Given exercise -
In the blog post about Heath Ledger's will, rewrite everything from "Maybe there is" down to "this one coming!", changing "knives" to "claws".

Provided text -

▶

Ukkkkk, I'm closer to this story than I ever wanted to be, as you can imagine. It is MY job to protect everything Lissa has left from her father. I feel bad reading this stuff. I feel bad that Michelle is worried, I feel bad that the old man can't lay down his pride, admit he's not some big investor genius and put the money in a trust for Matilda. I feel bad for people who know such grief and then have to deal with this monetary worry. I feel bad that Heath Ledger died. I feel worse that my son died shortly after. I feel bad and stupid that I type the first things I think. Mr. Ledger, please give Matilda the money and be done with it.
12 comments:
It is a shame that Leath didn't look after this while he was alive. It doesn't take much to change a will but I know not something that we think about quite often until after the fact.
It is a shame DD that they aren't thinking of Matilda in all this. They KNEW he loved his daughter and would want to care for her. I am sure he loved his parents too, but they are in a different place then Matilda is and they should do the proper thing.
Maybe there is a way all concerned will be happy - I hope so.
Crystal
I only wish people knew how important it is to have a will no matter what you have or how old you are. I only wish I could tell people to MAKE A WILL. Now.
when it comes to money and a death in the family, the knives come out and nobody's back is safe! Not even and maybe even especially a childs!
i saw this one coming!
Re: DD
"I only wish I could tell people to MAKE A WILL. Now."
DD you just did!!
No kidding, it is sooo important. My hubby and I went about 5 years ago just before we entered our 50's. Should have been done long before that though, especially as we had a child, but it's true, you hardly ever think about it when your pretty young. Though it was a very strange, surreal experience I'm so glad it's done. We not only did that but signed all the other papers if he or I should become unable to make decisions then the other takes over, if it's both, (heaven forbid) we also designated who will be in charge of us. It was a relief to get that all done and out of the way and to protect not only our child but ourselves and to make our own decisions as to what will happen when we pass. I recommend it to everybody, even if you're young and especially if you have children.
Susan
Absolutly, make a will! none of us know whats going to happen & a will is the responsible thing to do. Besides don't count on your family or bff for your wishes being carried out if your incapaciated (sp?) or die. Everybody always thinks they know what someone would want, how they would like things done or who gets what etc and the truth is no one can really know what you want if you don't tell them!
Protect yourself, your kids and lessen the greif and hassels friends and family will have to see get done and make your wishes known.
10:26 gotit right to, the nicest of families go straight to hell when money is involved even if its only a little, everyone feels entitled!
i am so sorry about your son. i did not know....keep the faith (whatever that means)
If you feel bad, then why even post this?
I must admit we didn't make a will till our son was born and we didn't so much do it for the money value, but we wanted to make sure if anything happened to us, we wanted to stipulate who raised him and he wasn't taken away by the Court system.

◀

Excerpted data -
▶

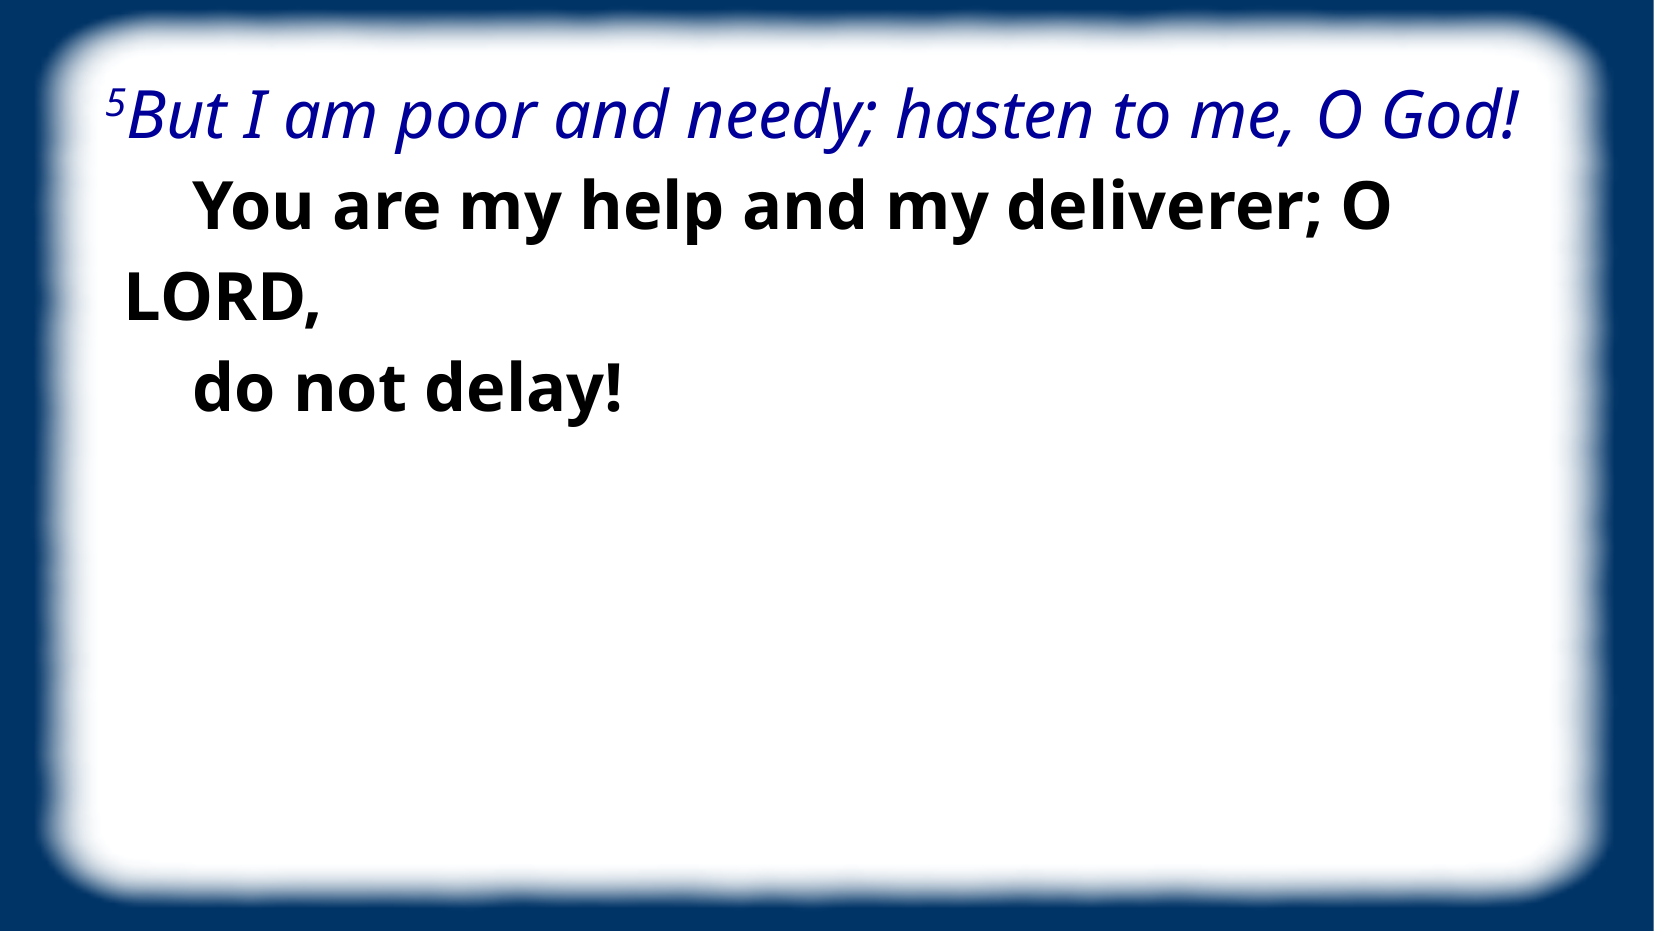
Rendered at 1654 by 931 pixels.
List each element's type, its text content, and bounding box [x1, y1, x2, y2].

picture [0, 0, 1654, 931]
text_box 5But I am poor and needy; hasten to me, O God! You are my help and my deliverer; O LORD, do not delay! [90, 60, 1576, 361]
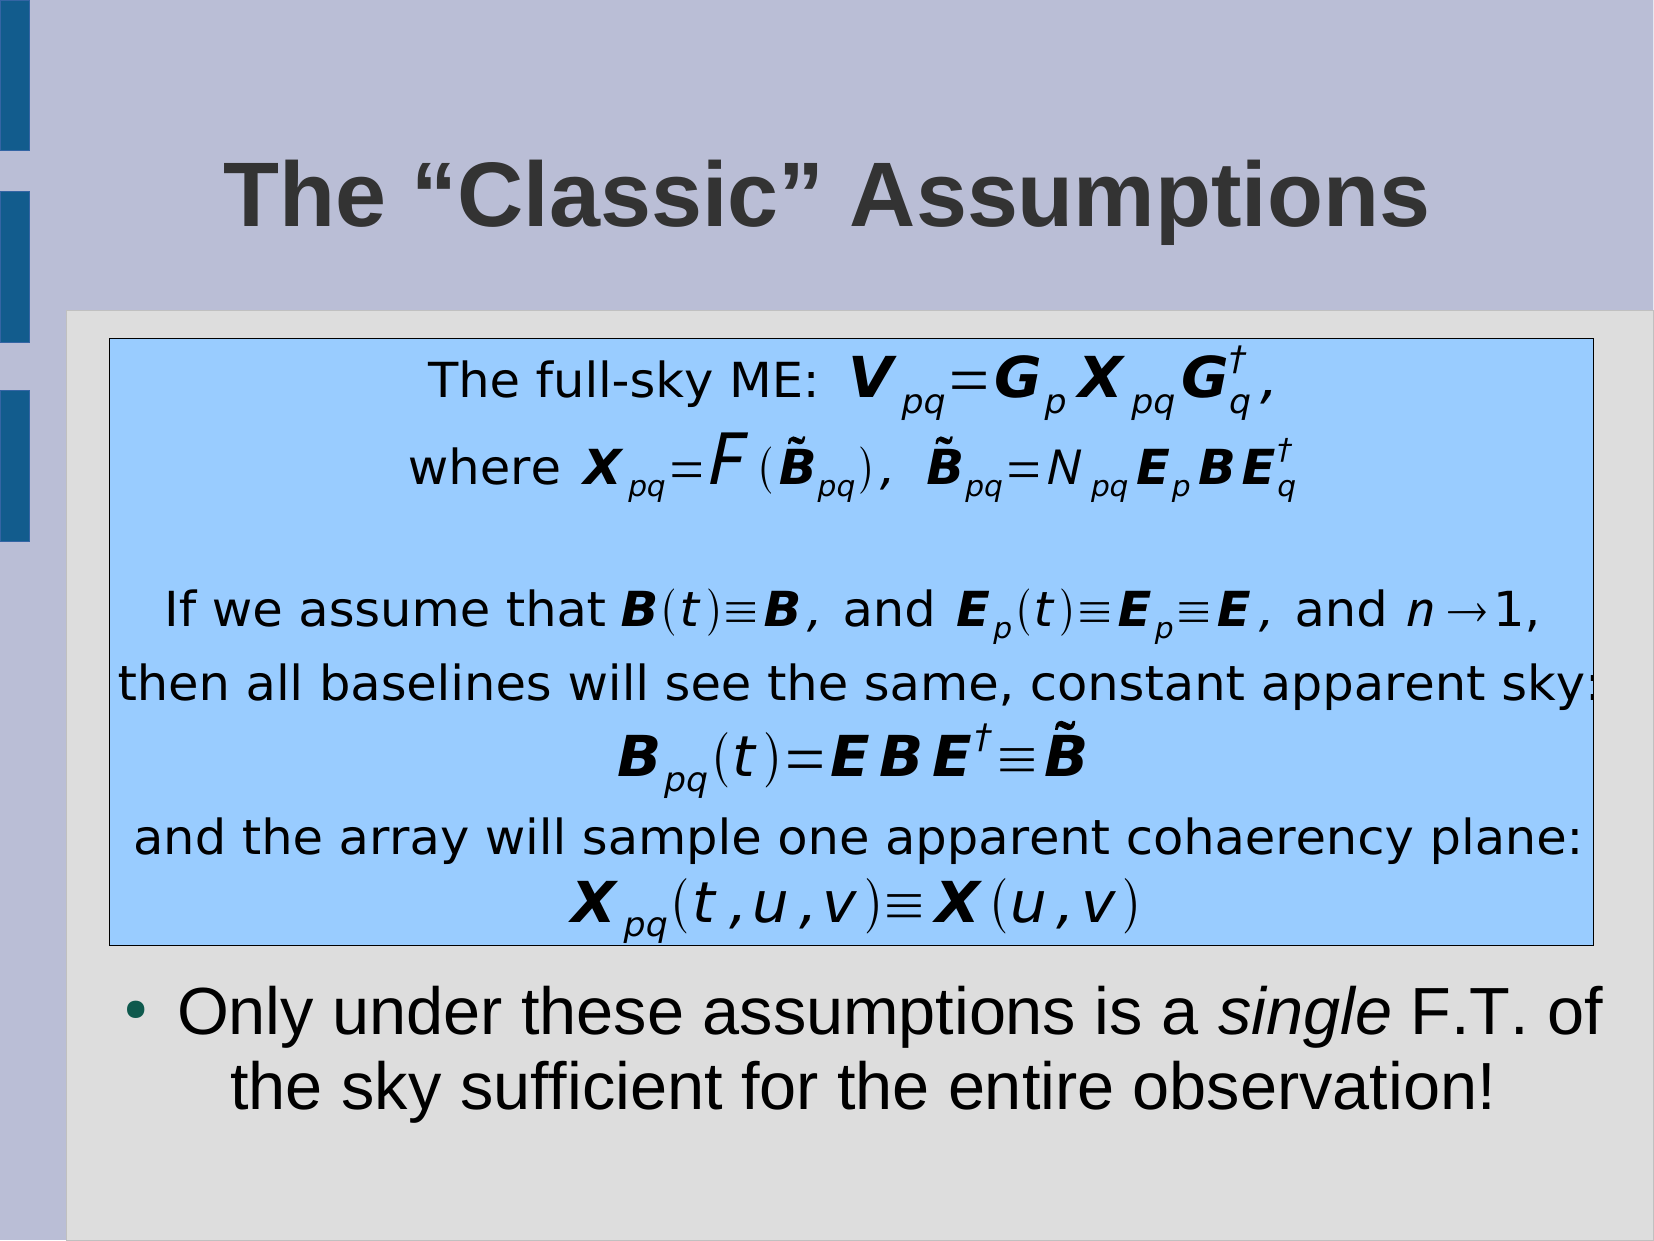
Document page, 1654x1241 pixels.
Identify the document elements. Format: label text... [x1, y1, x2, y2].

list Only under these assumptions is a single F.T. of the sky sufficient for the entire observation! [88, 974, 1625, 1182]
chart [109, 338, 1594, 946]
title The “Classic” Assumptions [121, 91, 1534, 299]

◀

Output -
Maybe there is a way all concerned will be happy - I hope so.
Crystal
I only wish people knew how important it is to have a will no matter what you have or how old you are. I only wish I could tell people to MAKE A WILL. Now.
when it comes to money and a death in the family, the claws come out and nobody's back is safe! Not even and maybe even especially a childs!
i saw this one coming!